Sam Altman l’explique par le fait que les applications métiers « critiques » de l’IA – et la robotique – sont très contraintes et ne laissent pas facilement la place à l’expérimentation à tout va. Au contraire, l’IA générative est un champ beaucoup plus libre… qui a débouché sur les fameuses « hallucinations » (réponses inattendues, totalement et souvent fausses, données par un algorithme).

« En fait, les hallucinations des modèles ne sont pas un bug, c’est une fonctionnalité », plaisante Sam Altman. « Elles permettent de découvrir [et de générer] de nouvelles choses. […] il s’agit d’un cas où il faut simplement suivre l’évolution de la technologie. Vous pouvez avoir des idées préconçues, mais parfois la science ne veut pas les suivre ».
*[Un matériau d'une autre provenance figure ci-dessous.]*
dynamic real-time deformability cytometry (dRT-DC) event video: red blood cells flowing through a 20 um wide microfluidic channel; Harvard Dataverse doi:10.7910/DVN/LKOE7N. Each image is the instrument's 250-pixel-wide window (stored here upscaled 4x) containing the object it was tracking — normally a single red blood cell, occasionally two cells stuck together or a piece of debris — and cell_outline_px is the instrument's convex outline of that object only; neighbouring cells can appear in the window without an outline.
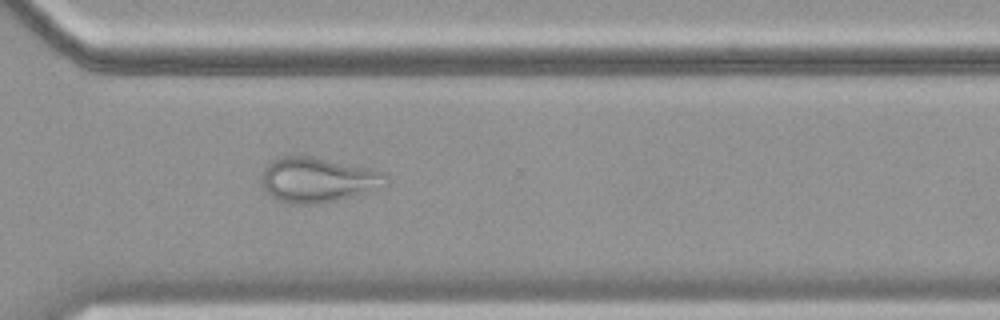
{"species": "common noctule bat (a hibernating species)", "species_latin": "Nyctalus noctula", "temperature_condition": "cold", "stored_images_in_passage": 39, "camera_frame_rate_fps": 3000, "um_per_image_px": 0.085, "animal": {"sex": "female", "body_mass_g": 19.9}, "frame": {"image": 1, "passage_image": 31, "time_ms": 10.0, "image_size_px": [1000, 320], "cell_outline_px": [[388, 188], [336, 200], [316, 204], [292, 204], [276, 200], [264, 192], [260, 180], [260, 176], [264, 168], [272, 160], [284, 156], [308, 156], [372, 168], [384, 172], [388, 184]], "centroid_in_image_um": [27.03, 15.31], "position_along_channel_um": 343.6, "area_um2": 33.18}}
Le problème de la vitesse du changement pour la société

Le plus gros problème, pour Sam Altman, ne serait pas foncièrement ces changements, mais leurs vitesses. Car par rapport aux technologies précédentes, l’IA progresse beaucoup plus vite.

« Ce que je trouve potentiellement un peu préoccupant, c’est la vitesse à laquelle la société va devoir s’adapter. »
Sam AltmanDirecteur général d'OpenAI

« L’humanité sait très bien s’adapter. Il y a déjà eu des basculements technologiques avec des quantités de métiers qui ont changé en une ou deux générations. Et sur ce laps de temps, on encaisse très bien l’évolution », avance-t-il. « Mais les révolutions technologiques vont de plus en plus vite. Celle-ci sera la plus rapide de toutes. Et de loin. C’est cela que je trouve potentiellement un peu préoccupant : la vitesse à laquelle la société va devoir s’adapter ».

Une problématique qui risque bien d’être la même pour les entreprises.